Those are very good points. Both this particular song and the album as a whole is quite varied, and both in a organic way that feels natural and your observations about how a lot of people write and talk about the albums as 'proggy', 'straight rocking' and so on are also spot on. Why does those initial labels stick?
The press release at Rune Grammofon may indicate an answer: 'The initial idea was to collect big riffs on one album and do a pure hard rock record' it says, and 'the main musical thrust is pretty full-on, even by Motorpsycho standards'. I guess it is easy to get coloured by that, you have an entry point to a new album, and I suppose a lot of reviewers also go to the album with that in the back of their mind, not because the are lazy or bad but just because that's how the mind works.
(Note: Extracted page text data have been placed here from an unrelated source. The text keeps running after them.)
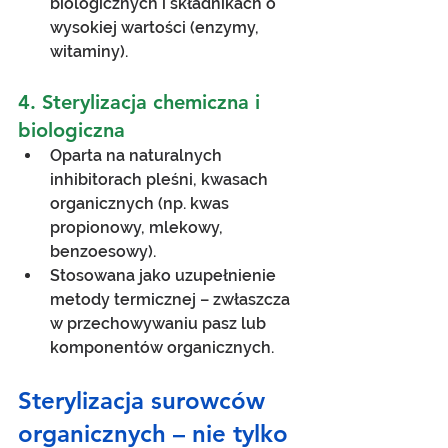
biologicznych i składnikach o 
wysokiej wartości (enzymy, 
witaminy).
4. Sterylizacja chemiczna i 
biologiczna
Oparta na naturalnych 
inhibitorach pleśni, kwasach 
organicznych (np. kwas 
propionowy, mlekowy, 
benzoesowy).
Stosowana jako uzupełnienie 
metody termicznej – zwłaszcza 
w przechowywaniu pasz lub 
komponentów organicznych.
Sterylizacja surowców 
organicznych – nie tylko 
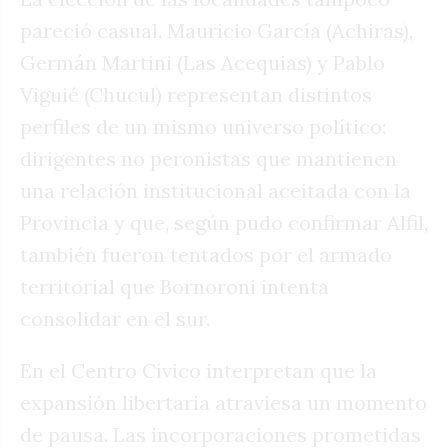
pareció casual. Mauricio García (Achiras),
Germán Martini (Las Acequias) y Pablo
Viguié (Chucul) representan distintos
perfiles de un mismo universo político:
dirigentes no peronistas que mantienen
una relación institucional aceitada con la
Provincia y que, según pudo confirmar Alfil,
también fueron tentados por el armado
territorial que Bornoroni intenta
consolidar en el sur.
En el Centro Cívico interpretan que la
expansión libertaria atraviesa un momento
de pausa. Las incorporaciones prometidas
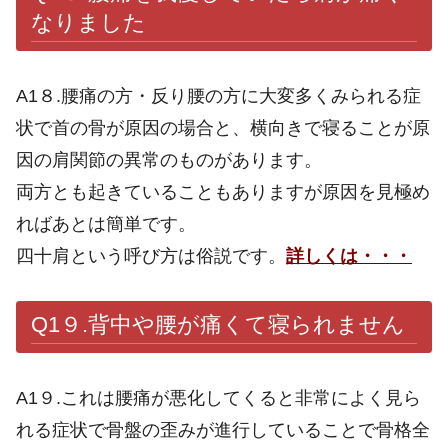
なりました
A1８.腰痛の方・反り腰の方に大変多くみられる症
状で首の骨が原因の場合と、横向きで寝ることが原
因の肩関節の異常のものがあります。
両方とも起きていることもありますが原因を見極め
ればあとは簡単です。
四十肩という呼び方は俗説です。
詳しくは・・・
Q1９.
背中や腰が痛くて寝られません
A1９.これは腰痛が悪化してくると非常によく見ら
れる症状で骨盤の歪みが進行していることで骨格全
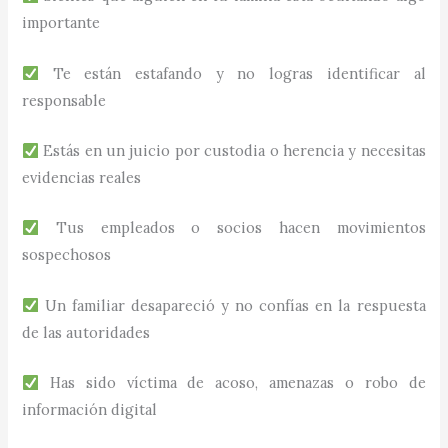
importante
Te están estafando y no logras identificar al
responsable
Estás en un juicio por custodia o herencia y necesitas
evidencias reales
Tus empleados o socios hacen movimientos
sospechosos
Un familiar desapareció y no confías en la respuesta
de las autoridades
Has sido víctima de acoso, amenazas o robo de
información digital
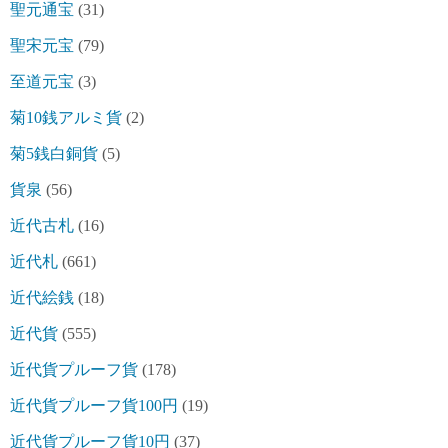
聖元通宝
(31)
聖宋元宝
(79)
至道元宝
(3)
菊10銭アルミ貨
(2)
菊5銭白銅貨
(5)
貨泉
(56)
近代古札
(16)
近代札
(661)
近代絵銭
(18)
近代貨
(555)
近代貨プルーフ貨
(178)
近代貨プルーフ貨100円
(19)
近代貨プルーフ貨10円
(37)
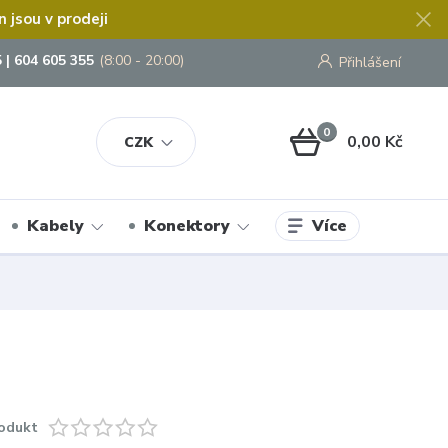
jsou v prodeji
 | 604 605 355
(8:00 - 20:00)
Přihlášení
0
0,00 Kč
CZK
Více
Kabely
Konektory
odukt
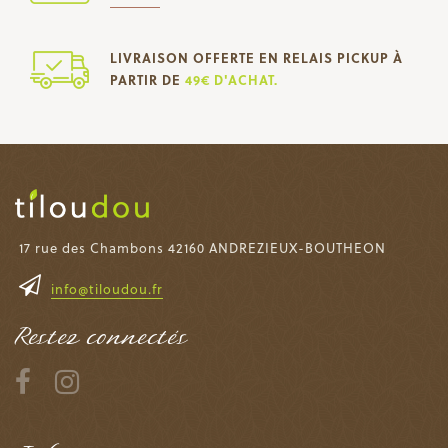
LIVRAISON OFFERTE EN RELAIS PICKUP À
PARTIR DE
49€ D'ACHAT.
17 rue des Chambons 42160 ANDREZIEUX-BOUTHEON
info@tiloudou.fr
Restez connectés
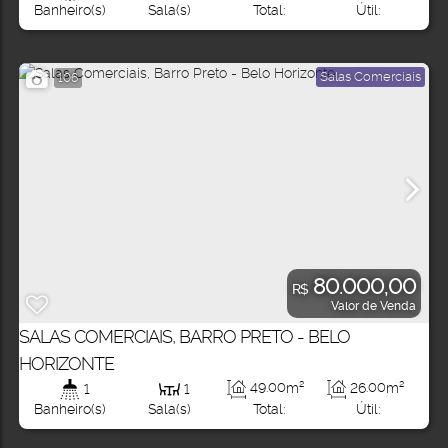
Total:
Útil:
Banheiro(s)
Sala(s)
Salas Comerciais
106
80.000,00
R$
Valor de Venda
SALAS COMERCIAIS, BARRO PRETO - BELO
HORIZONTE
49
.00
m²
26
.00
m²
1
1
Total:
Útil:
Banheiro(s)
Sala(s)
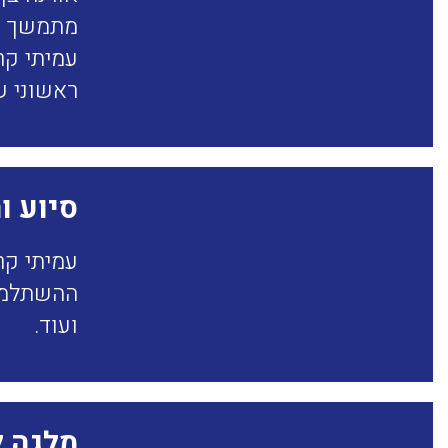
מתמשך ומ
עמיתי קר
ראשוני ש
סיוע ו
עמיתי קר
ההשתלמות
ועוד.
מלגה ל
And then the those characteriations get repeated and take on a life on their own. (Heck, I know people who still are under the impression that MP is that alternative, heavy, noisy outfit it was 1991-1993!)
As per usual with an MP album it turns out to not to be quite that easy (as in fairness Rune's press release also says), they are usually more multifaceted than that, and yet having that unmistakable and everpresent Motorpsychoness that shines through in their songwriting, arrangements and playing, and those (like most of us in this forum) who listen will discover that, and rediscover and reappreciate albums again.
Watching this guy discovering MP was quite nice though. That grin on his face!